Le bio réunionnais marque le pas après des années de croissance

Après six années d’expansion, la surface en agriculture biologique recule en 2024 à La Réunion, avec 141 hectares et 11 exploitations en moins. Une première depuis 2009.
L’agriculture biologique réunionnaise, longtemps en plein essor, connaît en 2024 un net ralentissement. Selon l’Agence Bio, la surface cultivée atteint 2 260 hectares pour 529 fermes, soit 141 hectares de moins que l’an dernier. “C’est la première fois depuis 2009 que le solde des exploitations devient négatif”, relève Agreste, avec un recul net de 11 fermes entre 2023 et 2024.
La baisse touche principalement les cultures de légumes, tandis que les surfaces dédiées aux fruits et aux plantes à parfum continuent de croître. En 2024, les fruits représentent 741 hectares, les légumes frais 258 hectares, les prairies 405 hectares et les plantes à parfum 193 hectares. Cette agriculture bio reste fortement diversifiée, tant dans les productions que dans les circuits de commercialisation : vente directe, AMAP, “Ruche qui dit oui” ou encore six organisations de producteurs.
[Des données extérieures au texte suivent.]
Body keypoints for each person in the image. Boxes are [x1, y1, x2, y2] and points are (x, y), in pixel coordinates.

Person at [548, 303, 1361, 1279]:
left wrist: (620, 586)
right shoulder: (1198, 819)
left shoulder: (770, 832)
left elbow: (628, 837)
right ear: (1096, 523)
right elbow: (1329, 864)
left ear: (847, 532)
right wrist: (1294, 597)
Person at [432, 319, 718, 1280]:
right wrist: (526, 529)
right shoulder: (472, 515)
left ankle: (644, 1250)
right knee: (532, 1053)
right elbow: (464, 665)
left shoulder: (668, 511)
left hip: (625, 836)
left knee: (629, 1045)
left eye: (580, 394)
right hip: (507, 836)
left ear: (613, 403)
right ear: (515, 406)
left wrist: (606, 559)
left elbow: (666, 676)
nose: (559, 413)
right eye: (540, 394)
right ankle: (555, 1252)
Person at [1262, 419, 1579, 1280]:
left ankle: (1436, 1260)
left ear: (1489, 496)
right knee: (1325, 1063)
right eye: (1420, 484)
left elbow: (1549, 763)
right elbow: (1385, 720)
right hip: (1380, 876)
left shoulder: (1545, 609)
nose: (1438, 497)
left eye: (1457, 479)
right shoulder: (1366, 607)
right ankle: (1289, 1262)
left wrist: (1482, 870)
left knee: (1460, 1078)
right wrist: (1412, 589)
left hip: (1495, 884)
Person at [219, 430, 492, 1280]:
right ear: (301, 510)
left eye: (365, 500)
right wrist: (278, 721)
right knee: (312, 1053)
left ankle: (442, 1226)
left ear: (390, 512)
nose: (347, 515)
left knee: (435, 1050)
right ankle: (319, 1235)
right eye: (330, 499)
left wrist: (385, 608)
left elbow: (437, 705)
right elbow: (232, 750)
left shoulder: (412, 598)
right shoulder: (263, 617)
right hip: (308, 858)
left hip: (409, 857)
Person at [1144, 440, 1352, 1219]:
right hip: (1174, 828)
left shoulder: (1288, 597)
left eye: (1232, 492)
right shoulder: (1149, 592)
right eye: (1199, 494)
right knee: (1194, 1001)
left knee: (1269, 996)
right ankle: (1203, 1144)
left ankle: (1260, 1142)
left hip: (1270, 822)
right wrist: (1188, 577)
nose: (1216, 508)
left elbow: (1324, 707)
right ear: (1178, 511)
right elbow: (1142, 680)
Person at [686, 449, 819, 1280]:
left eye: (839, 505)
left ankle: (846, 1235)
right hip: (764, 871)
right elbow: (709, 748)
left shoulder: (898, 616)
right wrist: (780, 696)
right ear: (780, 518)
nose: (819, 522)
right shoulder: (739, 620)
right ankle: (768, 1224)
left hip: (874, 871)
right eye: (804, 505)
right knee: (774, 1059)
12% d'entreprises en moins
Le développement du bio s’était accompagné d’un fort essor des entreprises de transformation, de transport et de distribution. En 2008, seules quatre structures de ce type existaient ; elles sont désormais 103. Mais cette année, la dynamique s’essouffle : “le nombre d’entreprises aval recule de 14 sur un an, soit –12 %, principalement du fait de la fermeture de distributeurs”, précise Agreste.
L’inflation, les déséquilibres de marché et la concurrence accrue ont fragilisé certaines structures locales. Les écarts de prix entre producteurs et magasins spécialisés demeurent importants, comme le montrent les mercuriales bio récemment mises en place. Malgré ces turbulences, La Réunion conserve un réseau de distribution spécialisé dense avec des enseignes comme Naturalia, La Vie Claire, et plusieurs indépendants.
Le bio réunionnais, pionnier dans l’outre-mer, “cherche désormais un second souffle”, conclut Agreste, pour consolider ses filières, répondre à la demande locale et maintenir l’équilibre entre ambition écologique et viabilité économique.